▶ _RECORDS PROVIDED_
——

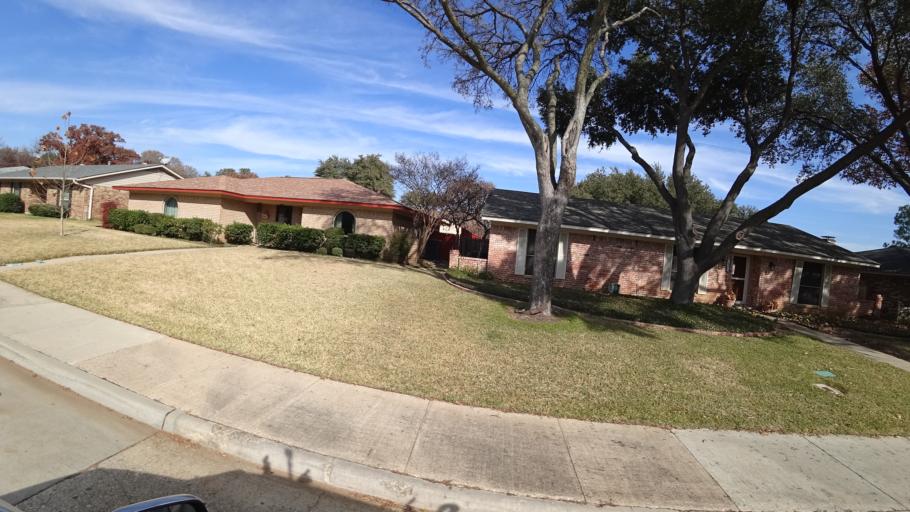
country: US
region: Texas
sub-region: Denton County
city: Lewisville
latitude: 33.0461
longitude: -97.0286
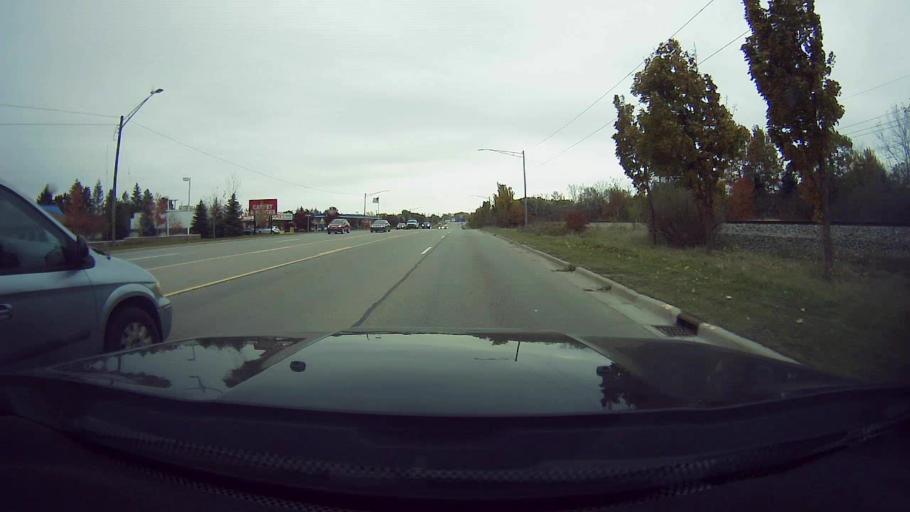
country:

——

▶ _TASK REQUIREMENTS_
Please give every line above as a numbered list, leaving out blank lines and the pictures.

▶ _FULL OUTPUT_
1. country: US
2. region: Texas
3. sub-region: Denton County
4. city: Lewisville
5. latitude: 33.0461
6. longitude: -97.0286
7. country:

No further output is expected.